What if we publish Logicify internal User Guide for django CMS? Interested? Drop us a line via the contact form or email firstname.lastname@example.org.
- We struggled setting user roles and permissions in the system. There are a few permission levels: global, group, page-specific, and the whole hierarchy seems quite crooked, especially as over time CMS overgrows with customizations and plugins.
These disadvantages, however, pale before great flexibility of django CMS. All in all, deploying a fully customized CMS is way faster than building a custom one from scratch.
Logicify Tips to Use django CMS
We have a few first-hand tips for companies that just start working with django CMS. Call these field-proven life hacks:
- django CMS is as comfy and user-friendly as it was implemented to be.
Though the actual installation of django CMS is not over-complicated, you would either way need a dev team to properly set it up per your needs. The designer is required to create mockups of templates, and markup developer — to make HTML/CSS layouts.
Even if you decide to use default CMS page templates, you would need a designer and markup developer to make them look appealing and aligned with corporate style and design brand book.
Suggested team line-up to install and configure django CMS is as follows:
1 Python Back-end developer, 1 HTML/CSS developer, 1 designer, 1 QA, (optional) 1 Project Manager
You would also need a person to document company-specific use cases and workflow for django CMS and train your editorial team to use it.
- If this is your first time deploying and setting up django CMS by own efforts, be prepared for much investigation. Fortunately, there are tons of development documentation in the web.
Though a vast plugins ecosystem is certainly a plus for django CMS, it is hard to figure out the difference between plugins with totally or slightly similar functionality. This takes time and practice to choose the plugin that a) perfectly fits your needs; b) is installed easily and c) has a compatible version. We established a whole framework for such a comparative analysis:
- Outline the requirements
- List plugins that satisfy the needs
- Try out all alternatives one-by-one
- Decide on the best one to go with
- Go with this plugin.
django CMS is a relatively young product that thrives rapidly. Do not forget about regular updates of the system, preferably to LTS versions.
As your CMS evolves and acquires more and more plugins and applications, mind their compatibility and versioning. You could keep track of all plugins installed in a table, listing the CMS version they are compatible with.
- Also, do not forget to regularly update your internal docs on any CMS customizations, new plugins and applications installed, tips and tricks to use them, etc.
- To keep track of CMS users roles and permissions, we’d advise to create a matrix with all plugins and addons and corresponding privileges to use them listed in a table. This comes in handy when defining and managing a set of global, group, and page-specific permissions for every role and for every plugin installed.
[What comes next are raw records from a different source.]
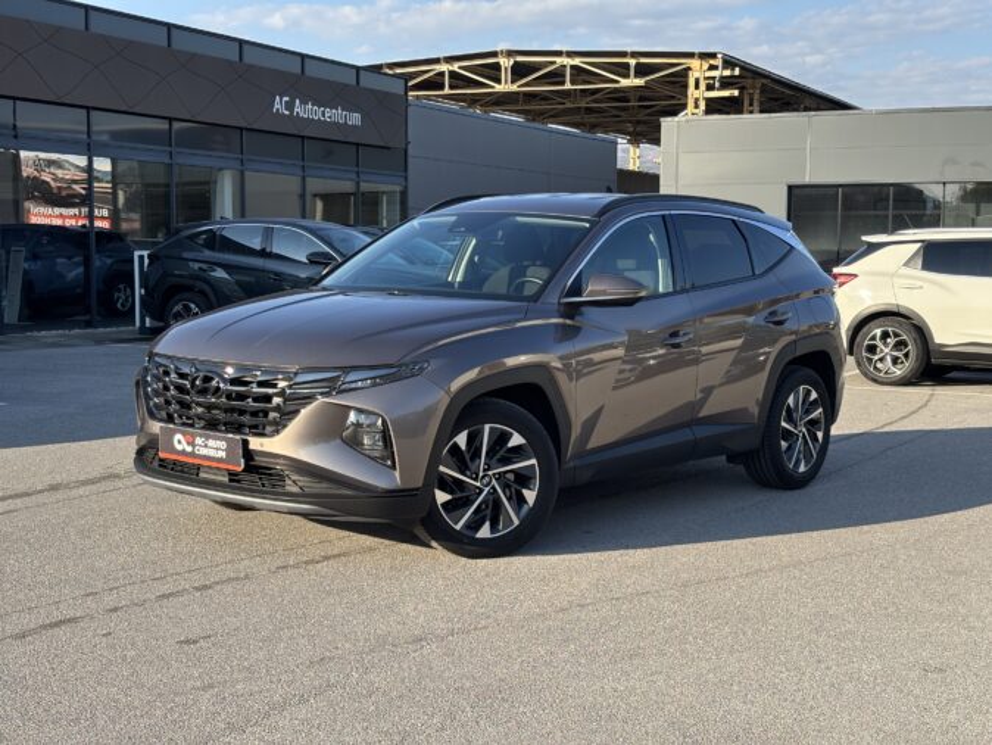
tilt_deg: -5.8
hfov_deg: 36.8
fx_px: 1491
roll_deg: -0.3
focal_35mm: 52
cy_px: 372
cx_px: 496
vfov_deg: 28.1
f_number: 1.6
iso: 32
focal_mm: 5.96
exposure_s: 1/1279
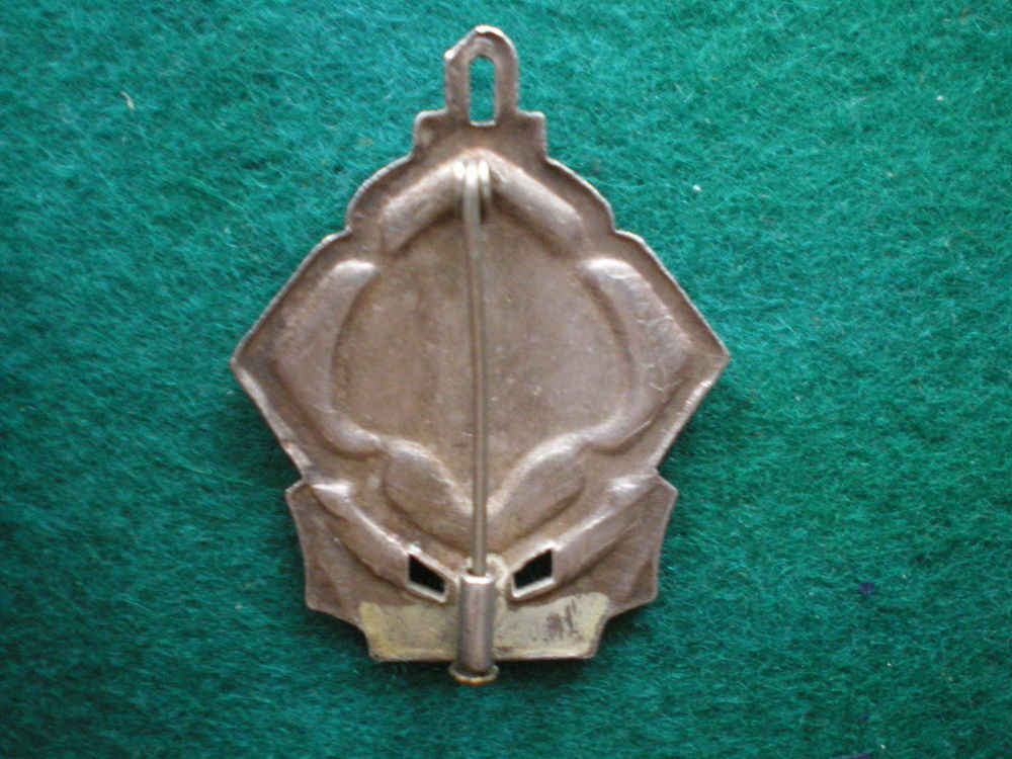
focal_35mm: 38
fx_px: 1111
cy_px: 380
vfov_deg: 37.7
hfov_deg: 49.0
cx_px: 506
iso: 400
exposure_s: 1/10
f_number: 3.1
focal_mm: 6.3
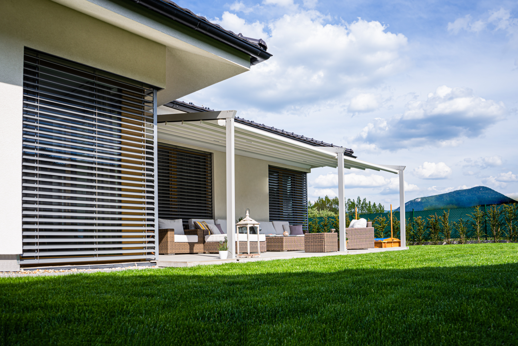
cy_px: 173
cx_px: 259
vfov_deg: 46.4
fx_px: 403
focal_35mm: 28
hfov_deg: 65.5
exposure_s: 1/100
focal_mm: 28
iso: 50
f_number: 9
Keep this matrix up-to-date as your system gets more and more customizations hooked up.
Content management system is an important strategic investment for any company - no matter the type of website it is running. Amid myriad of CMS, we opted for django CMS, a modern and highly flexibly system belonging to Python ecosystem. Just like any software, django CMS has some counter-intuitive stuff and minor drawbacks. However, these are overshadowed by its rich potential for customizations and active community of contributors.